Whether my students are permanent U.S. residents or short term visitors, I believe it is important to teach American culture to help them adjust to the U.S.A. and understand those around them. This can be done in several ways, but one of the simplest one is teaching American holidays. My class always reads about the holiday and learns the customs associated with it. Then the students compare the holiday with ones in their culture. In addition, we often have a cultural activity such as making valentines cards, carving pumpkins, or having a school Thanksgiving dinner.
Another way to teach culture is to encourage participation in seasonal activities. I provide information and give suggestions of what to do in each season. In the fall it is common in my area to visit apple orchards, corn mazes, and hunted houses. Sledding, tobogganing, and ice skating are typical winter activities in Michigan. In the spring, visiting butterfly gardens or farms, and picnicking is popular. Swimming, concerts in the park, farmers markets, and the county fair are popular summer activities. Many of my students try these activities.
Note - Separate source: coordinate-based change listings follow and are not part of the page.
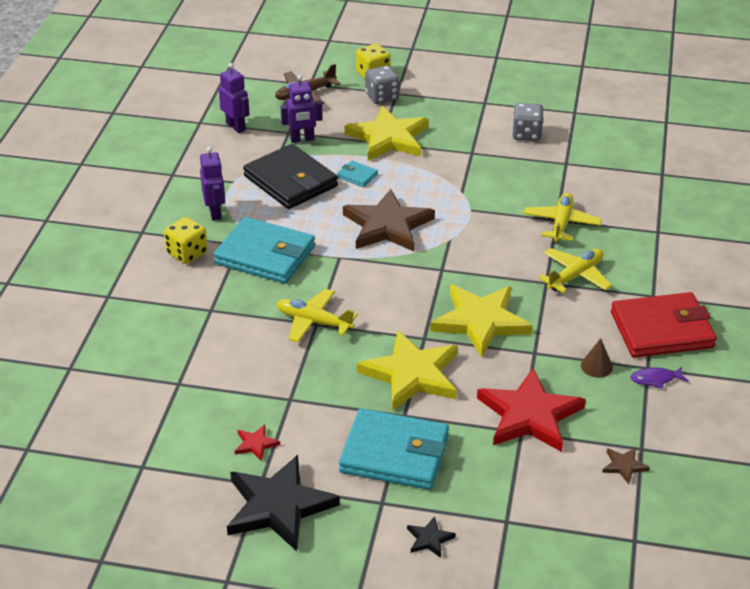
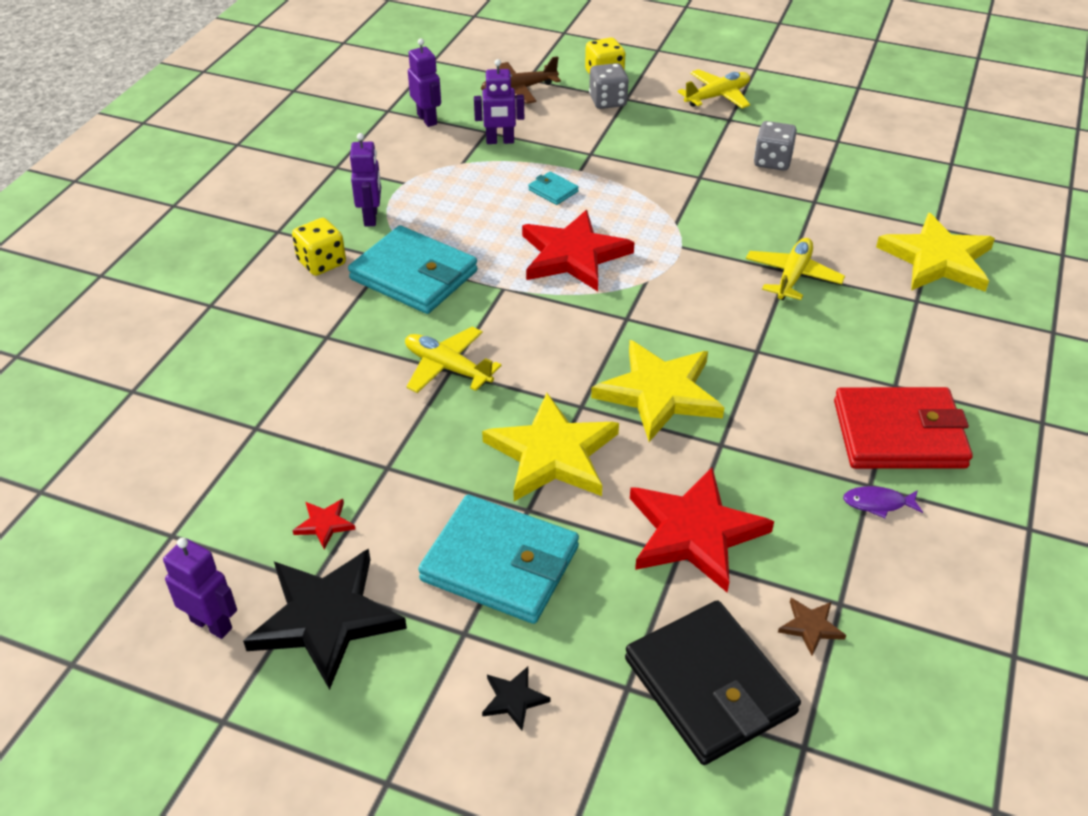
camera: 10 degrees right, 5 degrees up
(195, 521) = (212, 624): none -> purple robot
(290, 181) = (472, 189): black wallet -> black wallet (709, 686)
(387, 226) = (573, 255): brown star -> red star
(388, 138) = (603, 149): yellow star -> yellow star (937, 259)
(575, 276) = (796, 347): yellow plane -> yellow plane (717, 96)
(596, 366) = (800, 474): brown cone -> none

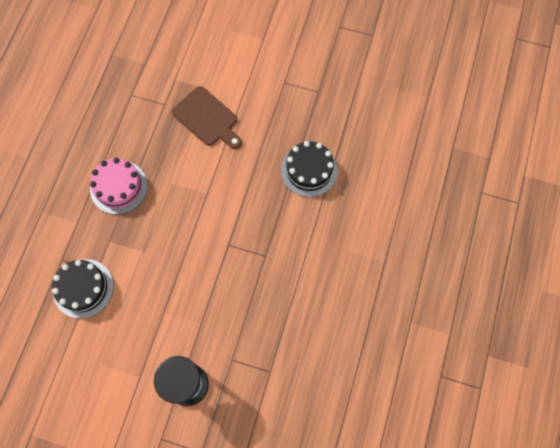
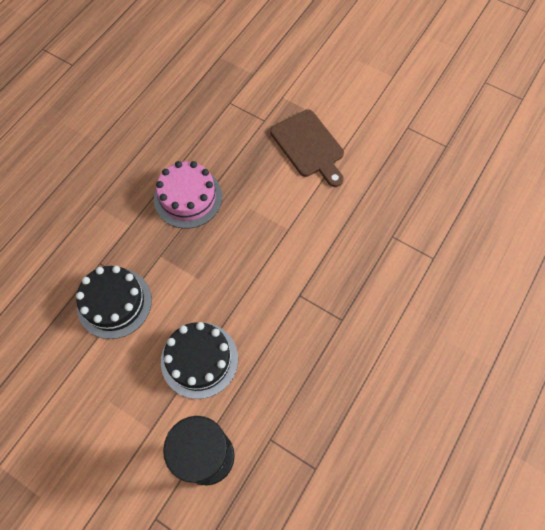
camera: 15 degrees right, 5 degrees down
(309, 170) = (417, 232): black cake -> black cake (199, 359)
Discussing common American attitudes is another way to teach culture. For example, we discuss how Americans relate to both older and extended family members during a family unit. During a shopping unit we discuss materialism and consumerism. The desire to own a home is discussed during our housing unit and our attitude toward work in the jobs unit. During our government unit we discuss the freedoms and rights of Americans. Often gun control and ownership is debated. Of course these are general attitudes, and my adult students can grasp there is a range of attitudes.